_CHECK YOUR UNDERSTANDING_.
**A)** Decide whether each statement below agrees with the MobiuOptimizer code, and answer yes or no with the exact words from the code that settle it. (i) In the imbalanced data example, the base optimizer is Adam with a learning rate of 0.001. (ii) The sim-to-real robotics example creates the optimizer with the "standard" method. (iii) The imbalanced dataset is split 80% class 0 and 20% class 1.
**B)** Extend the MobiuOptimizer code past its final line, carrying on the sim-to-real robotics example.

Imbalanced Data Classification 🆕

import torch
from mobiu_q import MobiuOptimizer

LICENSE_KEY = "your-license-key-here"

# Dataset with 90% class 0, 10% class 1 (fraud detection, medical diagnosis)
train_loader = create_imbalanced_loader(imbalance_ratio=0.9)

model = FraudDetector()
base_opt = torch.optim.Adam(model.parameters(), lr=0.001)
opt = MobiuOptimizer(
    base_opt,
    license_key=LICENSE_KEY,
    method="standard"
)

for batch in train_loader:
    # Gradient dominated by majority class
    loss = criterion(model(batch))
    loss.backward()
    
    # Soft Algebra corrects for class imbalance bias
    opt.step(loss.item())

opt.end()

Sim-to-Real Robotics 🆕

import torch
from mobiu_q import MobiuOptimizer

LICENSE_KEY = "your-license-key-here"

# Policy trained in simulator, deployed in real world
policy = RobotPolicy()
base_opt = torch.optim.Adam(policy.parameters(), lr=0.0003)
opt = MobiuOptimizer(
    base_opt,
    license_key=LICENSE_KEY,
    method="adaptive",
    maximize=True
)

_EXCERPTED DATA_.
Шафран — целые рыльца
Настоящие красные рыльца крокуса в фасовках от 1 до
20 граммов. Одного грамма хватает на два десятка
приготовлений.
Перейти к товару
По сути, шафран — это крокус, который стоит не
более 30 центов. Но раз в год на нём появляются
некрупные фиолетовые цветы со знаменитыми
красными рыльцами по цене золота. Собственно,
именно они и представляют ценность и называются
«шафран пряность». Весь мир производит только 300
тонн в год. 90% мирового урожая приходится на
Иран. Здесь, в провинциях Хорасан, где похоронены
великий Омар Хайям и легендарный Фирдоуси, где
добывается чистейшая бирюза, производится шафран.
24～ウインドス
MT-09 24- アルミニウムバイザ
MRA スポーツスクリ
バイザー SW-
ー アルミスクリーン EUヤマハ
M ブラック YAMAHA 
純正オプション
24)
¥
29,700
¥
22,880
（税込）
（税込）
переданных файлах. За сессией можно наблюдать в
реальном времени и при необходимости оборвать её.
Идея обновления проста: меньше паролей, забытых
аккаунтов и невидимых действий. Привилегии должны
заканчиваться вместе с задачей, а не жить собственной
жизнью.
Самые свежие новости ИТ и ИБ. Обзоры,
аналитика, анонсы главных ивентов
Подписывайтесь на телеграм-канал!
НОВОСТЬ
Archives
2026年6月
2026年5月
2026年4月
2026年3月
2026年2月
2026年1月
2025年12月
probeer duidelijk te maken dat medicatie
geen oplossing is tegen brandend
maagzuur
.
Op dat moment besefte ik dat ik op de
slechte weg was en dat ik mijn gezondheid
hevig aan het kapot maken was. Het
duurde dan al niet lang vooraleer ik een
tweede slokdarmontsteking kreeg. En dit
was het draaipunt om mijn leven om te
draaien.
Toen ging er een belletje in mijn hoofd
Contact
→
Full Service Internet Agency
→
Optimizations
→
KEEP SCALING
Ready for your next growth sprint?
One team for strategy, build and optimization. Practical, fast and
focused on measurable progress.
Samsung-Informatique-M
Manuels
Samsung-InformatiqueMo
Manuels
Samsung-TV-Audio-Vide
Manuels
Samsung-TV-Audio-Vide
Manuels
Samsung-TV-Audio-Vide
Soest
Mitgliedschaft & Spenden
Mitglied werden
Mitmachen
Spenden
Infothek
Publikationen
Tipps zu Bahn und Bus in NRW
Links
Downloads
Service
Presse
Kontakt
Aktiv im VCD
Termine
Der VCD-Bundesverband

--

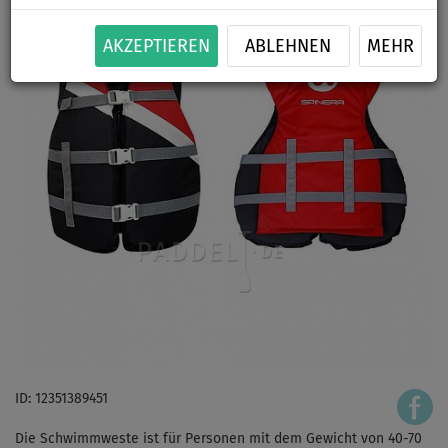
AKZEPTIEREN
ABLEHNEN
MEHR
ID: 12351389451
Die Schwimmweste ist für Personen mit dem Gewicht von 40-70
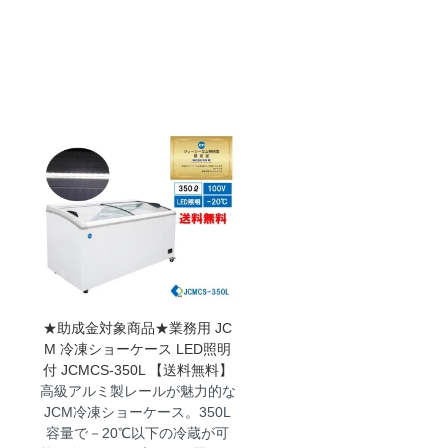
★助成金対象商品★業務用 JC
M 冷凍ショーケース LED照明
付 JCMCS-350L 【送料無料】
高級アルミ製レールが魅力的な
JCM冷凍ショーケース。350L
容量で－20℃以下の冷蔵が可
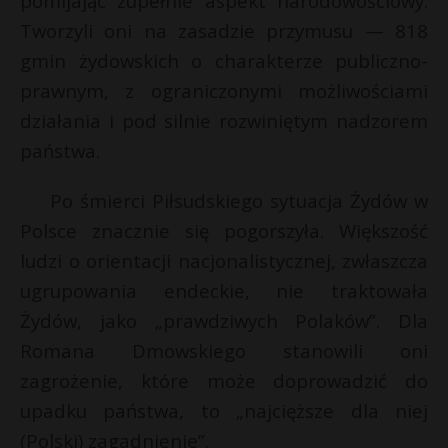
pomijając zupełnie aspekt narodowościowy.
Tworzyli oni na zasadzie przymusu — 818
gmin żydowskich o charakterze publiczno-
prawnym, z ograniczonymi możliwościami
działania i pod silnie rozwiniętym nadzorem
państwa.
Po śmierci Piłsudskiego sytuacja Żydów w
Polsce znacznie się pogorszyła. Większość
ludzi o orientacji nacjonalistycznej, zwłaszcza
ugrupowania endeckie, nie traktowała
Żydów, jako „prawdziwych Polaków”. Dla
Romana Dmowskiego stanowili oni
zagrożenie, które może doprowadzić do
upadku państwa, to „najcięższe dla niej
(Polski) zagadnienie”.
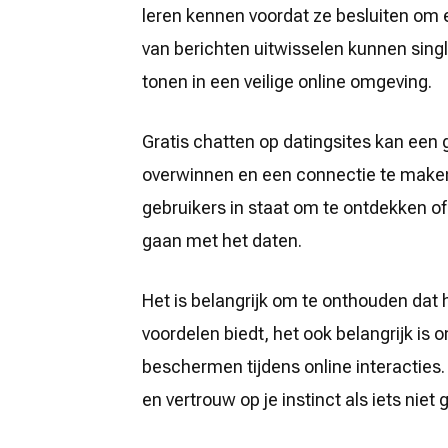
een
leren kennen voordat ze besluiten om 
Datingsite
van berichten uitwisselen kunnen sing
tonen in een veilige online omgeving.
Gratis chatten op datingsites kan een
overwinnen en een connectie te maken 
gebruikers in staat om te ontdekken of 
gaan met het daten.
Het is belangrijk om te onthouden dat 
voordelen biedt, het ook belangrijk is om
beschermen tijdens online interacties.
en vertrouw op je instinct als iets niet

_RESULTS FOR EACH TASK_.
**A)**
(i) Yes: "base_opt = torch.optim.Adam(model.parameters(), lr=0.001)"
(ii) No: "method="adaptive","
(iii) No: "# Dataset with 90% class 0, 10% class 1"

**B)**
for episode in range(1000):
    # Gradient from SIMULATOR (biased - wrong friction, mass, etc.)
    sim_loss = run_simulator_episode(policy)
    sim_loss.backward()
    
    # Periodically evaluate in REAL environment
    if episode % 10 == 0:
        real_reward = run_real_episode(policy)
    
    # Soft Algebra uses real reward to correct simulator bias
    opt.step(real_reward)

opt.end()

Noisy Labels 🆕

import torch
from mobiu_q import MobiuOptimizer

LICENSE_KEY = "your-license-key-here"

# Dataset with systematic label noise (crowdsourced, OCR errors)
# e.g., "3" often mislabeled as "8", "cat" confused with "dog"
train_loader = create_noisy_label_loader(noise_rate=0.3)

model = Classifier()
base_opt = torch.optim.Adam(model.parameters(), lr=0.001)
opt = MobiuOptimizer(
    base_opt,
    license_key=LICENSE_KEY,
    method="standard"
)

for batch_x, noisy_labels in train_loader:
    # Gradient points toward WRONG targets due to label noise
    loss = criterion(model(batch_x), noisy_labels)
    loss.backward()
    
    # Validate on clean held-out set
    clean_loss = evaluate_clean(model)
    
    # Soft Algebra detects mismatch and corrects
    opt.step(clean_loss)

opt.end()

Reinforcement Learning (REINFORCE)

import torch
import torch.nn.functional as F
import gymnasium as gym
from mobiu_q import MobiuOptimizer

LICENSE_KEY = "your-license-key-here"

# Simple policy network
policy = torch.nn.Sequential(
    torch.nn.Linear(8, 64), torch.nn.Tanh(),
    torch.nn.Linear(64, 64), torch.nn.Tanh(),
    torch.nn.Linear(64, 4)
)

# Wrap optimizer with maximize=True for RL
base_opt = torch.optim.Adam(policy.parameters(), lr=3e-4)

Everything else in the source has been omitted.